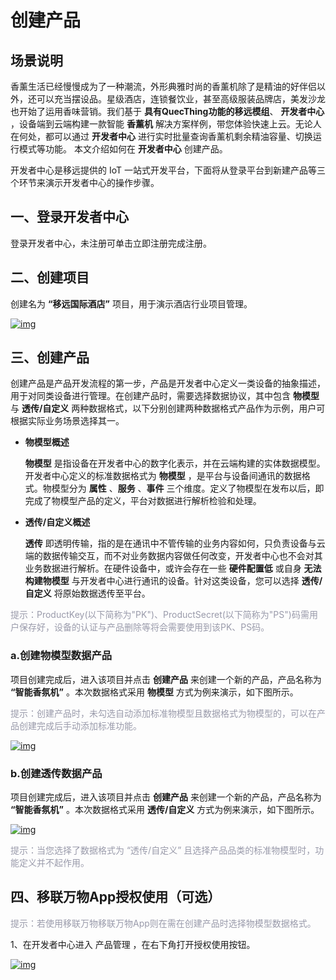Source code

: # 创建产品

## __场景说明__
香薰生活已经慢慢成为了一种潮流，外形典雅时尚的香薰机除了是精油的好伴侣以外，还可以充当摆设品。星级酒店，连锁餐饮业，甚至高级服装品牌店，美发沙龙也开始了运用香味营销。我们基于 __具有QuecThing功能的移远模组__、 __开发者中心__ ，设备端到云端构建一款智能 __香薰机__ 解决方案样例，带您体验快速上云。无论人在何处，都可以通过 __开发者中心__ 进行实时批量查询香薰机剩余精油容量、切换运行模式等功能。   本文介绍如何在 __开发者中心__ 创建产品。


开发者中心是移远提供的 IoT 一站式开发平台，下面将从登录平台到新建产品等三个环节来演示开发者中心的操作步骤。
## __一、登录开发者中心__
登录<a :href="toDevelopCenter()" target="_blank">开发者中心</a>，未注册可单击<a :href="toDevelopCenter('registerType')" target="_blank">立即注册</a>完成注册。


## __二、创建项目__
创建名为 __“移远国际酒店”__ 项目，用于演示酒店行业项目管理。

<a data-fancybox title="img" href="/deviceDevelop/platform/platform-01.png">![img](/deviceDevelop/platform/platform-01.png)</a>

## __三、创建产品__
创建产品是产品开发流程的第一步，产品是开发者中心定义一类设备的抽象描述，用于对同类设备进行管理。在创建产品时，需要选择数据协议，其中包含 __物模型__ 与 __透传/自定义__ 两种数据格式，以下分别创建两种数据格式产品作为示例，用户可根据实际业务场景选择其一。

* __物模型概述__

	__物模型__ 是指设备在开发者中心的数字化表示，并在云端构建的实体数据模型。开发者中心定义的标准数据格式为 __物模型__ ，是平台与设备间通讯的数据格式。物模型分为 __属性__ 、__服务__ 、__事件__ 三个维度。定义了物模型在发布以后，即完成了物模型产品的定义，平台对数据进行解析检验和处理。

* __透传/自定义概述__ 

	__透传__ 即透明传输，指的是在通讯中不管传输的业务内容如何，只负责设备与云端的数据传输交互，而不对业务数据内容做任何改变，开发者中心也不会对其业务数据进行解析。在硬件设备中，或许会存在一些 __硬件配置低__ 或自身 __无法构建物模型__ 与开发者中心进行通讯的设备。针对这类设备，您可以选择 __透传/自定义__ 将原始数据透传至平台。

<font color=#999AAA >提示：ProductKey(以下简称为"PK")、ProductSecret(以下简称为"PS")码需用户保存好，设备的认证与产品删除等将会需要使用到该PK、PS码。</font>

### __a.创建物模型数据产品__
项目创建完成后，进入该项目并点击 __创建产品__ 来创建一个新的产品，产品名称为 __“智能香氛机”__ 。本次数据格式采用 __物模型__ 方式为例来演示，如下图所示。



<font color=#999AAA >提示：创建产品时，未勾选自动添加标准物模型且数据格式为物模型的，可以在产品创建完成后手动添加标准功能。</font>

<a data-fancybox title="img" href="/deviceDevelop/wifi/speediness/resource/platform/platform-02.png">![img](/deviceDevelop/wifi/speediness/resource/platform/platform-02.png)</a>

### __b.创建透传数据产品__

项目创建完成后，进入该项目并点击 __创建产品__ 来创建一个新的产品，产品名称为 __“智能香氛机”__ 。本次数据格式采用 __透传/自定义__ 方式为例来演示，如下图所示。

<a data-fancybox title="img" href="/deviceDevelop/wifi/speediness/resource/platform/platform-03.png">![img](/deviceDevelop/wifi/speediness/resource/platform/platform-03.png)</a>

<font color=#999AAA >提示：当您选择了数据格式为 “透传/自定义” 且选择产品品类的标准物模型时，功能定义并不起作用。</font>

 
 ## __四、移联万物App授权使用（可选）__

<font color=#999AAA >提示：若使用移联万物移联万物App则在需在创建产品时选择物模型数据格式。</font>

1、在开发者中心进入 产品管理 ，在右下角打开授权使用按钮。

<a data-fancybox title="img" href="/deviceDevelop/wifi/speediness/resource/platform/platform-15.png">![img](/deviceDevelop/wifi/speediness/resource/platform/platform-15.png)</a>

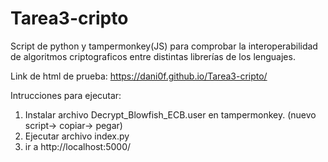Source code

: # Tarea3-cripto
Script de python y tampermonkey(JS) para comprobar la interoperabilidad de algoritmos criptograficos entre distintas librerías de los lenguajes.

Link de html de prueba: https://dani0f.github.io/Tarea3-cripto/

Intrucciones para ejecutar:

1) Instalar archivo Decrypt_Blowfish_ECB.user en tampermonkey. (nuevo script-> copiar-> pegar)
2) Ejecutar archivo index.py
3) ir a http://localhost:5000/
               
               
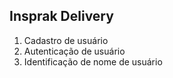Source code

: ## Insprak Delivery

1. Cadastro de usuário
2. Autenticação de usuário 
3. Identificação de nome de usuário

..............................

[Assignment] Search the listing above for "speediness" and copy every line that has it.

[Exercise output]
<a data-fancybox title="img" href="/deviceDevelop/wifi/speediness/resource/platform/platform-02.png">![img](/deviceDevelop/wifi/speediness/resource/platform/platform-02.png)</a>
<a data-fancybox title="img" href="/deviceDevelop/wifi/speediness/resource/platform/platform-03.png">![img](/deviceDevelop/wifi/speediness/resource/platform/platform-03.png)</a>
<a data-fancybox title="img" href="/deviceDevelop/wifi/speediness/resource/platform/platform-15.png">![img](/deviceDevelop/wifi/speediness/resource/platform/platform-15.png)</a>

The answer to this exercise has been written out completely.